Data shown:

---

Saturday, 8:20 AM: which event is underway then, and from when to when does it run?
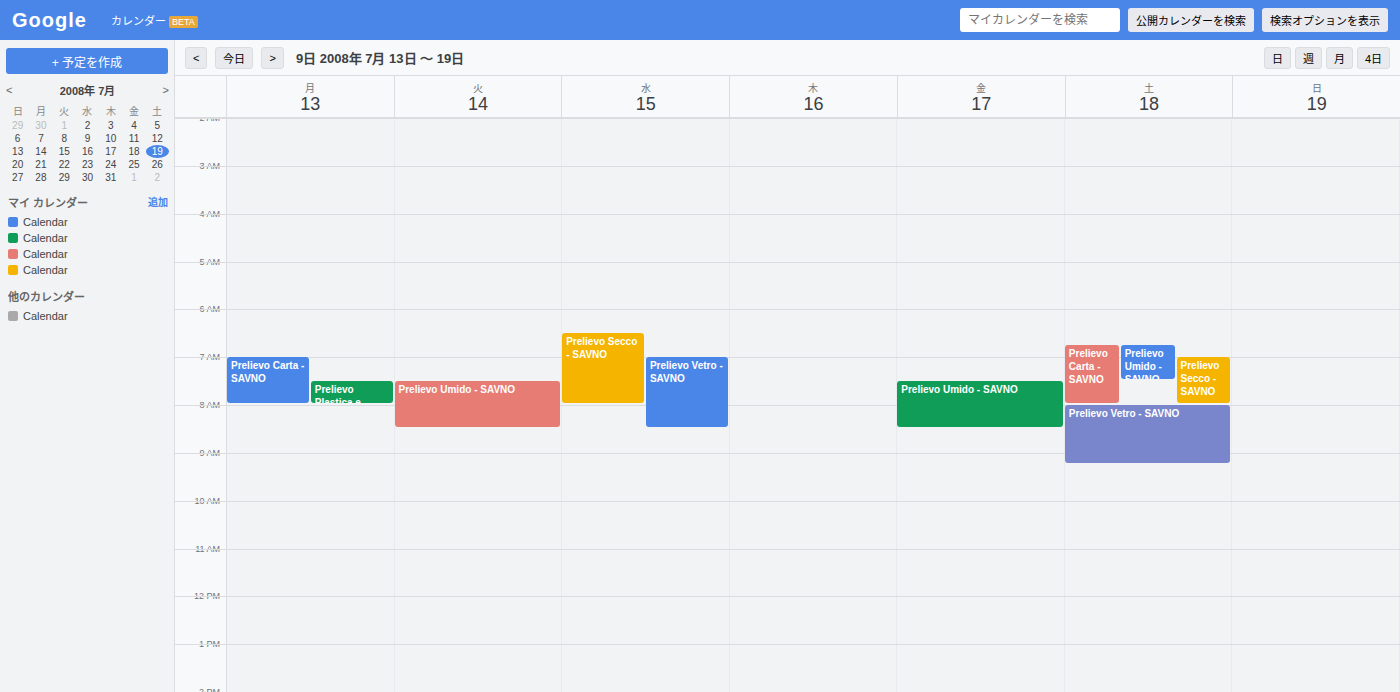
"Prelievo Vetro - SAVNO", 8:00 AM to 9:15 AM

---

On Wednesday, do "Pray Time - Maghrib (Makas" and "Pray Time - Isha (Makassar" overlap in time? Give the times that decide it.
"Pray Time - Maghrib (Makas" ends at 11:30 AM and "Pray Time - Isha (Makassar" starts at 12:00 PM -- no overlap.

---

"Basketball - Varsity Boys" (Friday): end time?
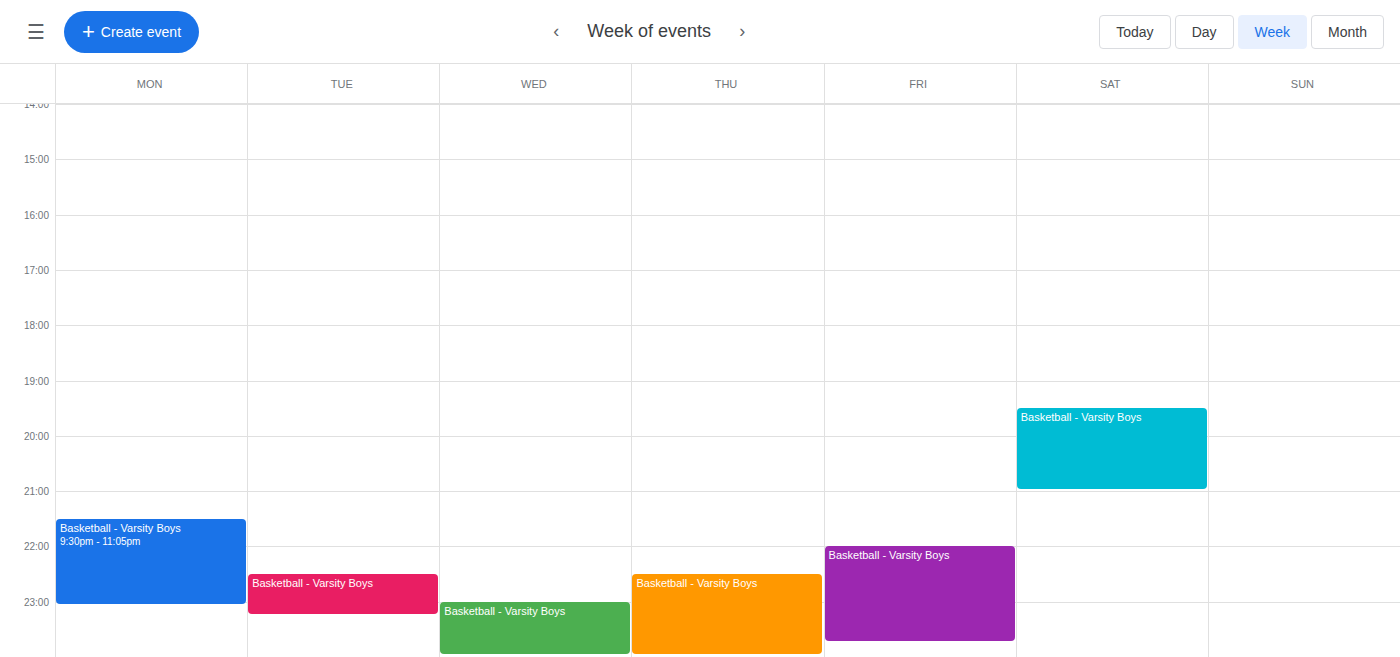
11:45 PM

---

Please transcribe, word for word, every line from the one containing "Saturday, 8:20 AM: which" through the one containing "AM to 9:15 AM", with both of those lines included. Omit the pictures from your answer.

Task answer:
Saturday, 8:20 AM: which event is underway then, and from when to when does it run?
"Prelievo Vetro - SAVNO", 8:00 AM to 9:15 AM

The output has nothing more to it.